Photo: Ashbourne Farms, ca. 1937, 3800 Old Westport Road, La Grange, KY. Listed on the National Register of Historic Places in 2008. Photographed by User:Jordan Wages (own work), 2012, [cc-by-3.0 (creativecommons.org/licenses/by/3.0)], via Wikimedia Commons, accessed November, 2015.
La Grange City Hall is located at 307 W. Jefferson Street, La Grange, KY 40031.
In January 1827, the Kentucky General Assembly passed an Act authorizing the citizens of Oldham County to vote to select their seat of justice, providing that not more than two places be put in nomination and that one of them be Westport, the river town on the Ohio River that was at the time serving as the county seat.
William Berry Taylor, owner of much land in Oldham County, submitted a proposal to the county court offering a fifty-acre tract of land at the crossroads of the Westport-Shelbyville and Louisville-New Castle roads, two of the county's most important routes, for the purpose of creating a new county seat. Although well situated on high ground with a spring, the property was selected by only one vote.
In May, 1827, Taylor conveyed the fifty acres to the newly appointed trustees of the town. He decreed that the town should be named La Grange in honor of General La Fayette, who had visited in the vicinity during his 1824 trip around the United States and whose home in France was called "La Grange." Taylor stipulated that the trustees select the ground necessary for a courthouse, a courtyard, a jail, and a stray pen, a half acre lot for a church, an additional half acre for a burial ground, and a half acre lot for a schoolhouse and spring lot. A parcel equal in size to the above was to be reserved for him. The remaining land was to be divided into lots and sold.
William T. Barbour, son-in-law of William Berry Taylor, was selected to survey the land and lay off the town into streets and lots. On July 24, 1827 he submitted his plot to the trustees, and on July 30, 1827 the first 56 of the 96 town lots were sold at public auction to a large group of people, many of whom later settled in the town. La Grange was laid out in a sixteen-block gridiron format with the courthouse square located prominently near the center of town. The county courts moved to a temporary building constructed on the La Grange courthouse square for their July, 1827 session and immediately ordered that a permanent courthouse be built. However, before the one-story wood-framed, gable-roofed courthouse was completed in September, 1828, an Act of the General Assembly generated by political pressure returned the seat of justice to Westport. Not until 1838 did a second citizen's vote return the county seat permanently to La Grange.

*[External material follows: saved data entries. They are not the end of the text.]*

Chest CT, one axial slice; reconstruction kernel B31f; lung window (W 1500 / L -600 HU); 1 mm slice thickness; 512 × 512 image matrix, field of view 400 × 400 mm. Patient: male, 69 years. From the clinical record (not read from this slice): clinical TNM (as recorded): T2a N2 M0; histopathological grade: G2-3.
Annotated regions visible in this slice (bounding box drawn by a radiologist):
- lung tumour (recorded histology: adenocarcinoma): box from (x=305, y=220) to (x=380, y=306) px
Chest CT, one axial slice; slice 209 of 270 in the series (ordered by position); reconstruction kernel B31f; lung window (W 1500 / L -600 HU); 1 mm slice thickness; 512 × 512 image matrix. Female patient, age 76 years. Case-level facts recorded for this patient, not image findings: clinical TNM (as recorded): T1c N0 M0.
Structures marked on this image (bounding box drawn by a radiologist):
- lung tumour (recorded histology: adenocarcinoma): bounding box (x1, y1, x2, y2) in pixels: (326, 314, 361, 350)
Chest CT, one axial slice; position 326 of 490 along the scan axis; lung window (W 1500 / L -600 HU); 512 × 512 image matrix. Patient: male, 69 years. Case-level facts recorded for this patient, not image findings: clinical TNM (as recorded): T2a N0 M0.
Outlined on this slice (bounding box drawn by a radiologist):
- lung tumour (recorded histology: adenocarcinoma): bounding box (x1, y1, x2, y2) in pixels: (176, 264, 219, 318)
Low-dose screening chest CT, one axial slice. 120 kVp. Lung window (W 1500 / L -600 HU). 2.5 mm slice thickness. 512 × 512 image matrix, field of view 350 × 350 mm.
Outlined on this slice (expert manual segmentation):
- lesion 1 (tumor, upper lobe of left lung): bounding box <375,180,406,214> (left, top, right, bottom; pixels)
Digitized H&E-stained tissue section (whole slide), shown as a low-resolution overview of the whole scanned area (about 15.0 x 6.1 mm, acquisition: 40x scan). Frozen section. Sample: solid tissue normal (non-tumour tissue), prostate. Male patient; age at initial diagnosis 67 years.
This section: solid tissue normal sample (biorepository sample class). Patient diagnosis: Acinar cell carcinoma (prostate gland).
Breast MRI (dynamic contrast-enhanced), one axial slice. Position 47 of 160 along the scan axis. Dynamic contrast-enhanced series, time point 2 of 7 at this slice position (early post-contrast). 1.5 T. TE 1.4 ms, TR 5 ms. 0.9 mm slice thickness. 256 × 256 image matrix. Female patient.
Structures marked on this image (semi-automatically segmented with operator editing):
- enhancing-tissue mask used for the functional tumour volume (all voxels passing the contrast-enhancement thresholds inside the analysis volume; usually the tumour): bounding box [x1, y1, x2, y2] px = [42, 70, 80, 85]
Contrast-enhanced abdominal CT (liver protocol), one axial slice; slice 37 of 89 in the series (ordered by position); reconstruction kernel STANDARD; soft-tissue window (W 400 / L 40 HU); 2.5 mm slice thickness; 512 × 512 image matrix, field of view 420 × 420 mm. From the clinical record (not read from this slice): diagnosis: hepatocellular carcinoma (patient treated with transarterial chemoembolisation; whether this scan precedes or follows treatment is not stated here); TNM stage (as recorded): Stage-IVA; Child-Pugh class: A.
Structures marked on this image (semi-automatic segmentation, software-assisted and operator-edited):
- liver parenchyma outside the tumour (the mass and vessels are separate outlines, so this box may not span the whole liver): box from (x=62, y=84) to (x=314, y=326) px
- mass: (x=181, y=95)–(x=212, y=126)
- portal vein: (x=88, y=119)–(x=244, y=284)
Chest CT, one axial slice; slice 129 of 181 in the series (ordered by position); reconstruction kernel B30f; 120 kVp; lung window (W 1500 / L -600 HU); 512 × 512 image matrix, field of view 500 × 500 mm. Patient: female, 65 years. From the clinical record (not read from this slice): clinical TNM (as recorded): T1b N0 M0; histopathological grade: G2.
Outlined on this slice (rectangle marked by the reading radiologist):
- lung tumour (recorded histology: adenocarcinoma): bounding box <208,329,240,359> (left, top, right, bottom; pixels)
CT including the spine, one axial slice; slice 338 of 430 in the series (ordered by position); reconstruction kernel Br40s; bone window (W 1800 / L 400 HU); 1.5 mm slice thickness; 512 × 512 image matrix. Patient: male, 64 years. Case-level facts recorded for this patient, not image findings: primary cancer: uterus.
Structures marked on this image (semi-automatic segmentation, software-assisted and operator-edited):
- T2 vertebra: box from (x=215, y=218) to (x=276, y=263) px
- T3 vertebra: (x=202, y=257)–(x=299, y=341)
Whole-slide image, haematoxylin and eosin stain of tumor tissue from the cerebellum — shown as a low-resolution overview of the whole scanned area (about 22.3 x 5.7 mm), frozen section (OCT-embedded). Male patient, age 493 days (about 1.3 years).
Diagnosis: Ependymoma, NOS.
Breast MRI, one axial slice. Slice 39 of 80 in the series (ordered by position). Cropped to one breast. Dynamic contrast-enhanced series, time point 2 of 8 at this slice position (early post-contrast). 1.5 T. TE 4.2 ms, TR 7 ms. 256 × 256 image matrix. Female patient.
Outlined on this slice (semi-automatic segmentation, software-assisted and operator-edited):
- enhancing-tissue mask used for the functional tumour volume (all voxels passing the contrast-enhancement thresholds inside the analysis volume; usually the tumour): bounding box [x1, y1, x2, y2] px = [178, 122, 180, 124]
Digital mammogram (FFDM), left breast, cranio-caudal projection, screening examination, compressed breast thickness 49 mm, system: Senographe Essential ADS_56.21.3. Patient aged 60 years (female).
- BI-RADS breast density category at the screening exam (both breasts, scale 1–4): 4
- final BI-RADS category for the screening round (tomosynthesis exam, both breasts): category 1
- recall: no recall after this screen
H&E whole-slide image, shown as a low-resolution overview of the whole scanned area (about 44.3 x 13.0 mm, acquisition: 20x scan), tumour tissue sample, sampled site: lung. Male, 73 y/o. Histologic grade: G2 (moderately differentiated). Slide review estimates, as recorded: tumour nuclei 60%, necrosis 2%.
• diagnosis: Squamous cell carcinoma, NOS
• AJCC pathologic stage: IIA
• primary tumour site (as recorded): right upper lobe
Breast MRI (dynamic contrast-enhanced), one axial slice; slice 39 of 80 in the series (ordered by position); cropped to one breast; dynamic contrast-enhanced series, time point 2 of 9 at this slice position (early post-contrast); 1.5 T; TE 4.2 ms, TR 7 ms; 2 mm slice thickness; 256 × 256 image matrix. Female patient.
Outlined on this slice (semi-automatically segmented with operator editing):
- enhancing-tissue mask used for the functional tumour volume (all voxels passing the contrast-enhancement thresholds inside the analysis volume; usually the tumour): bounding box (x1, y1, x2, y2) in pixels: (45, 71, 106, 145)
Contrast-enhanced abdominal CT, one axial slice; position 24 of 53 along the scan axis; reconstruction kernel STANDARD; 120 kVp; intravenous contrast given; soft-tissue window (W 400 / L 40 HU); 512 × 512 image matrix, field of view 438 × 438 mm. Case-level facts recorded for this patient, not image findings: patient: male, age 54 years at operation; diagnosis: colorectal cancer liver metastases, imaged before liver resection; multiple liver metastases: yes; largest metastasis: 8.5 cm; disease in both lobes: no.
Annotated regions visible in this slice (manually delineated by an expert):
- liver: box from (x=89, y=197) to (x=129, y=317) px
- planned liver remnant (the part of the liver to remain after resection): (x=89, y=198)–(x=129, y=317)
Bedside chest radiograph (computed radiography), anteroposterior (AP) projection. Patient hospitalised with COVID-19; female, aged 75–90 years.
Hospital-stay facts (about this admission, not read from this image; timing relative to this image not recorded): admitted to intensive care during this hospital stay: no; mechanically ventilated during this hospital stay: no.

Almost no development occurred in La Grange before 1838. The population of the town in 1830 was only 27. Very little is known of who lived in La Grange then. One altered, double-pen log house at 207 North Walnut Street, outside the district, could date to this early period. Otherwise, no structures from this time remain. According to John T. Ballard, an early resident, almost nothing but the empty courthouse was there in the 1830s. The 1838 return of the county courts to La Grange clearly was the catalyst for the first development. The town was incorporated in 1840, by which time the population had reached 233. According to Ballard, La Grange was bursting with residential and commercial building activity in the early 1840s. The Baptists, the earliest religious group established in La Grange, built a church about 1838 or 1839; the first Methodist Episcopal Church was constructed in 1842; the first Christian Church dated from about 1845. Funk Seminary, the town's prestigious school that evolved into Masonic College, was established in 1842. All these institutions were houses in substantial brick structures. In 1846, Lewis Collins in his Historical Sketches of Kentucky reported the presence of six lawyers, three physicians, five stores, and twelve to fifteen mechanic's shops. One wooden hotel is also known to have existed.
But it was the 1851 arrival of the railroad that really cemented the town's future. In 1830 the Lexington and Ohio Railroad Company was set up to build a railroad between Lexington and some point on the Ohio River, but by 1834 construction had stopped and only the portion between Lexington and Frankfort had been completed. In 1847 the newly established Louisville and Frankfort Railroad Company bought out the interests of the old company and began construction at both terminuses on a new line to connect Louisville and Frankfort. The track was completed in 1851 and was routed then, as it is today, straight down La Grange's Main Street. With the arrival of the railroad came the immediate expansion of the original town so that La Grange, for the first time, was able to compete with Westport as a commercial and shipping center. Even before the tracks were laid in 1851, two parcels of land—Taylor's Enlargement and Barbour's Enlargement—were subdivided and platted along the railroad right-of-way to the east of town. In 1854, the town's boundary was officially enlarged.